By 7:00 they still weren't there and by 7:10 I was starting to get a little worried. And wet.
By 7:20 there was still no sign, and I was beginning to wonder if the whole safari deal had been some kind of scam, like the "escaping Sudanese persecuted Christian" who almost convinced me to give him money yesterday. Or the "plain-clothes policemen" - complete with ID - who told me off sternly for "not obeying the laws of this country" by buying the Sudanese man rice, which I'd done after making him agree to leave me alone if I bought him some. They tried to convince me they needed to explain more about the situation and it couldn't be done in public, so "come sit down over there, we'll talk, and then you'll be free." Uh, no thanks.
Thankfully I escaped both situations unharmed, and there were lots of real policemen and security guards around watching over the passers-by, but it still left me hesitant to trust anyone, and maybe that's a good thing.
So by 7:25 I'm getting worried they'd just taken my money and I wasn't going to get anything. I buy a phonecard and call them. The man who answers explains they're experiencing mechanical difficulties and that a car'll be around at the youth hostel in ten minutes.

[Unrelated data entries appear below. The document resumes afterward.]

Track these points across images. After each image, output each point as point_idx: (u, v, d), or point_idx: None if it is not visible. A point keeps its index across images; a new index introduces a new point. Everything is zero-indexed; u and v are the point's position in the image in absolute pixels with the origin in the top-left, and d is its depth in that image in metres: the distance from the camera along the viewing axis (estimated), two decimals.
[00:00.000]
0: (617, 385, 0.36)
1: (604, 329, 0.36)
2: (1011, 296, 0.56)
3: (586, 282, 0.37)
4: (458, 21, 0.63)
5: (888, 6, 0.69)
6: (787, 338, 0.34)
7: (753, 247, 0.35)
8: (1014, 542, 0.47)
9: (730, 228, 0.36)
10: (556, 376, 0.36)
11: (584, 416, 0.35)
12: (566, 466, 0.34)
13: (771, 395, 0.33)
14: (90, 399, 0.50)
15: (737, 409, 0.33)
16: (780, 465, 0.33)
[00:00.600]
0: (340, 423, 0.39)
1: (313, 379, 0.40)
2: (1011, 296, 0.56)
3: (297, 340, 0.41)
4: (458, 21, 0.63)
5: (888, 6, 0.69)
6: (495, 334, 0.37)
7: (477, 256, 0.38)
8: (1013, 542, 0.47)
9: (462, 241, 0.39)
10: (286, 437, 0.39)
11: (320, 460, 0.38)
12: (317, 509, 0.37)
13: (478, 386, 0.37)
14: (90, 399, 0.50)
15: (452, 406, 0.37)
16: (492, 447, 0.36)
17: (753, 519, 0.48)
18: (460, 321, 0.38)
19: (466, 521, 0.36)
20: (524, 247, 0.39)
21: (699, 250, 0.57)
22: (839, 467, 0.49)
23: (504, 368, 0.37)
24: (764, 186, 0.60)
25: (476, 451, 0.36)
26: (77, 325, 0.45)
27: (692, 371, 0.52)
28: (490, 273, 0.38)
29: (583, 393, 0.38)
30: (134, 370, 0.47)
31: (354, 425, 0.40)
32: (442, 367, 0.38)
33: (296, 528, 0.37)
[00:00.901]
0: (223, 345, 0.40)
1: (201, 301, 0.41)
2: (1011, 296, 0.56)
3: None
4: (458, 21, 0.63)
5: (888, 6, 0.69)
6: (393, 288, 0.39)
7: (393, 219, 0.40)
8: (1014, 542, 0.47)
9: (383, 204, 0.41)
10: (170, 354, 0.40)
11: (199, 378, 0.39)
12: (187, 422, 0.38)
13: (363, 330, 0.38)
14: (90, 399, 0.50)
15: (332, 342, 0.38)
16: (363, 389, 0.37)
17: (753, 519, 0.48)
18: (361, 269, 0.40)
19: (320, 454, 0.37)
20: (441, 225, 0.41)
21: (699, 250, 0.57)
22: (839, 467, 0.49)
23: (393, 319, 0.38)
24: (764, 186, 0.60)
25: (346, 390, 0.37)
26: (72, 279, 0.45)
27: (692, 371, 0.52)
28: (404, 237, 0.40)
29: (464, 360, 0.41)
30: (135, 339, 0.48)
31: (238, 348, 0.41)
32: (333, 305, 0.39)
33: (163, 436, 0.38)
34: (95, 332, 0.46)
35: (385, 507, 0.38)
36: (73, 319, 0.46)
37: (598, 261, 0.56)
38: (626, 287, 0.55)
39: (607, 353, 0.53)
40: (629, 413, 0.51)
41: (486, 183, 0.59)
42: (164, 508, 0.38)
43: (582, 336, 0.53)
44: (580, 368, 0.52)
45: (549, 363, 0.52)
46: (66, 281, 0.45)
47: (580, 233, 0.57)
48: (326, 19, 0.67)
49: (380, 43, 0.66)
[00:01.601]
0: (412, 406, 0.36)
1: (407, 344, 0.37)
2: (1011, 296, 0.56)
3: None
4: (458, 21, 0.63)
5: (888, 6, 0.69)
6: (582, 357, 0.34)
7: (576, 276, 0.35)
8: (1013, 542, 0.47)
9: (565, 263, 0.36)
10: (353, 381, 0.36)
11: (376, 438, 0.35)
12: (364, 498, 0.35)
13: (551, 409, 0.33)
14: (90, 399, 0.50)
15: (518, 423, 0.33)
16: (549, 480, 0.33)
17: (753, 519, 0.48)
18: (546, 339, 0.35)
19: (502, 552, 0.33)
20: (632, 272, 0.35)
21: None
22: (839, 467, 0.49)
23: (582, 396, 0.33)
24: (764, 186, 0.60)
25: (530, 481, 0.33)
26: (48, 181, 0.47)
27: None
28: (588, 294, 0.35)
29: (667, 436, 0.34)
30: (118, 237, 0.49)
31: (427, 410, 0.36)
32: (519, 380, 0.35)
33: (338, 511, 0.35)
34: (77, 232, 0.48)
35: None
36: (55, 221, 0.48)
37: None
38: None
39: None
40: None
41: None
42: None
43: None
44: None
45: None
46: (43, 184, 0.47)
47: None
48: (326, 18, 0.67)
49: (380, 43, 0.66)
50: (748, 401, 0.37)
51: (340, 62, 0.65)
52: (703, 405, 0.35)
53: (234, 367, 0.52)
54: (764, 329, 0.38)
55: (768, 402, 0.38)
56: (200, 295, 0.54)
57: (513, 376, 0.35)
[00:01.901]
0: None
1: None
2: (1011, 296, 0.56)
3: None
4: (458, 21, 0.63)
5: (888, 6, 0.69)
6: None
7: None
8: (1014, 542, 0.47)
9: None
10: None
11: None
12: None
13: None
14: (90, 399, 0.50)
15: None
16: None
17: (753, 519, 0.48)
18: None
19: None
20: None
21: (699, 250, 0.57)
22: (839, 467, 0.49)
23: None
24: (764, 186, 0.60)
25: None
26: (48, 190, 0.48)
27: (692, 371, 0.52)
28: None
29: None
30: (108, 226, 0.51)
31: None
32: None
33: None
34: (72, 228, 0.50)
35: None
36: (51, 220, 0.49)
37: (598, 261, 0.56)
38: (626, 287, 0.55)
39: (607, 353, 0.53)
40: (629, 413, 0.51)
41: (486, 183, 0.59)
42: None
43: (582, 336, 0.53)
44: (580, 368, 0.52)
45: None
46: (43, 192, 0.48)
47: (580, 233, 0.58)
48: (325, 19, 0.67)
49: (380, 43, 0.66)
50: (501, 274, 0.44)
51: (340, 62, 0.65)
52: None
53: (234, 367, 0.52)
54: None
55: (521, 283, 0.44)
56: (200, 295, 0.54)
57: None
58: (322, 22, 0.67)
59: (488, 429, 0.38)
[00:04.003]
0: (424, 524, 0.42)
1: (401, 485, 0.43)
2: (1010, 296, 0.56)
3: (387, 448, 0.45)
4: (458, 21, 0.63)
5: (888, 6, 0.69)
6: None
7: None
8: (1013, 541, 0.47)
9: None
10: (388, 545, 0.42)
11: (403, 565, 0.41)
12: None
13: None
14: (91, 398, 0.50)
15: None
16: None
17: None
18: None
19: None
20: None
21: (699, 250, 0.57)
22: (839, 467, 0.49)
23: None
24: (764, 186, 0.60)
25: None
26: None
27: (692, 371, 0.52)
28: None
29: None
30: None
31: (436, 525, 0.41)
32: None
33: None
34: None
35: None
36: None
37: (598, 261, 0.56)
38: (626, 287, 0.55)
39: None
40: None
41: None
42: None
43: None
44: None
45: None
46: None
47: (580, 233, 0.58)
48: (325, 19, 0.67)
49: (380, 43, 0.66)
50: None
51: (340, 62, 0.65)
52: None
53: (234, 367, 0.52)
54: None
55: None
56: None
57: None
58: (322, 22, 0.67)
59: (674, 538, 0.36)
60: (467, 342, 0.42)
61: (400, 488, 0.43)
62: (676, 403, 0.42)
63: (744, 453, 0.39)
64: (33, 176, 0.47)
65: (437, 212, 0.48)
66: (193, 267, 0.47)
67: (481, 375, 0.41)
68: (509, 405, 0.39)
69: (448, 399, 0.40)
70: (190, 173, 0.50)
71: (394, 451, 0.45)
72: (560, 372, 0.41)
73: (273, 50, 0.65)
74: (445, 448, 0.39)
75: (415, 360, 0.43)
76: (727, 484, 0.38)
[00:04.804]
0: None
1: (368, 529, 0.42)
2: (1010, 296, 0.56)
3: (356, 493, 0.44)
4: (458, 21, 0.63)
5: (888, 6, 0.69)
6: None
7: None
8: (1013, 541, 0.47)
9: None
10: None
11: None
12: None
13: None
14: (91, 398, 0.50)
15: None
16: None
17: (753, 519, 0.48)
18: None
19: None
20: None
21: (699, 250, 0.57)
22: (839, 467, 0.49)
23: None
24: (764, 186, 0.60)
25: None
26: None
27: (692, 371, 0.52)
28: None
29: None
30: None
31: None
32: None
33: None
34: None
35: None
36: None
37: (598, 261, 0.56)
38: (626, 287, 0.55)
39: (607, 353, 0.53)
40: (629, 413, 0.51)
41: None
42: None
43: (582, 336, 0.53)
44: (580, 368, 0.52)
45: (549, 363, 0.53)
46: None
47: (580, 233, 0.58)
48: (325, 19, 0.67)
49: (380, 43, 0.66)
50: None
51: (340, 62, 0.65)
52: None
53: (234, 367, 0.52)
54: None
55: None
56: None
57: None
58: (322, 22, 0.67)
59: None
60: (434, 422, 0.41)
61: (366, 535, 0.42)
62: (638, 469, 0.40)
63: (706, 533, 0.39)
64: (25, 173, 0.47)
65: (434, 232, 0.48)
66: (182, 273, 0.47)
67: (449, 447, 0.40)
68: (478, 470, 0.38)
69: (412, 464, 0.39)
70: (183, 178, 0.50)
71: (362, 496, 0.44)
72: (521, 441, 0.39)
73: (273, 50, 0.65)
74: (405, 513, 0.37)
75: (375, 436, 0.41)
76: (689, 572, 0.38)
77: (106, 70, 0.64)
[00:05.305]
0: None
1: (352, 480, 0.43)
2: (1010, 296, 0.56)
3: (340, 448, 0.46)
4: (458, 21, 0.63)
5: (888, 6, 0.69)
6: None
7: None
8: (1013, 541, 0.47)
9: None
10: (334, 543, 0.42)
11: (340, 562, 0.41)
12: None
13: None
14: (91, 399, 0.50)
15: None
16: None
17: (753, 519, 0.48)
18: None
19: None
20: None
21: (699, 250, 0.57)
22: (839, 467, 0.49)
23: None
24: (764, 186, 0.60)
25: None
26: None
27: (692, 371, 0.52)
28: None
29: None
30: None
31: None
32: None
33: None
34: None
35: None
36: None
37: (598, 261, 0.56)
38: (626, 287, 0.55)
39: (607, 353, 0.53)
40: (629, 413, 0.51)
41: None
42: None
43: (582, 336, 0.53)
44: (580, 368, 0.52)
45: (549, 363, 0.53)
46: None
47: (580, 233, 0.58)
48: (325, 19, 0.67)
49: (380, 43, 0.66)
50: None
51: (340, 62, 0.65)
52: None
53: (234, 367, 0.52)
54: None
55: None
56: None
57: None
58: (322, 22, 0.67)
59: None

But ten minutes later, sure enough, there's no sign of a car.
I call the cellphone numbers on the receipt but not one of the four numbers gets me an answer.
Another ten minutes and I'm thinking right, that's it, I'm going into town to visit their office and demand a refund.
After bussing into town I call them and they explain the others in my group have pulled out due to rains on the road; heaving rain's coming down from Mt Kenya onto the region we'll be visiting they explain at the office. After talking to a couple of passers-by and observing the weather I'm convinced they really are telling the truth. They're not con-men after all - they just have very bad service: they did send a car... at 8:15!
So they try their best to make it up to me, offering me a personal tour of Nairobi and her surrounds. After much negotiation I get it to include the Great Rift Valley, the snake farm, s trip somewhere nice for lunch, the Karen Blixon Museum [of "Out of Africa"] and a visit to the Bombas of Kenya to view different tribal village re-creations and some fantastic tribal dancing - loved the drumming!
So all's well that ends well, and I learnt that though their are some con-men out there, others just have very bad service, and then there are the lovely people who probably outweigh both these categories. Great people like Mary and Joe who invited me to their place last night for a home-cooked meal; like the guy I met at brekkie who stayed on the matatu past his stop so he could get off at mine and take me to the next matatu I needed to catch; like the many other helpful and friendly people I've come across during my brief time here.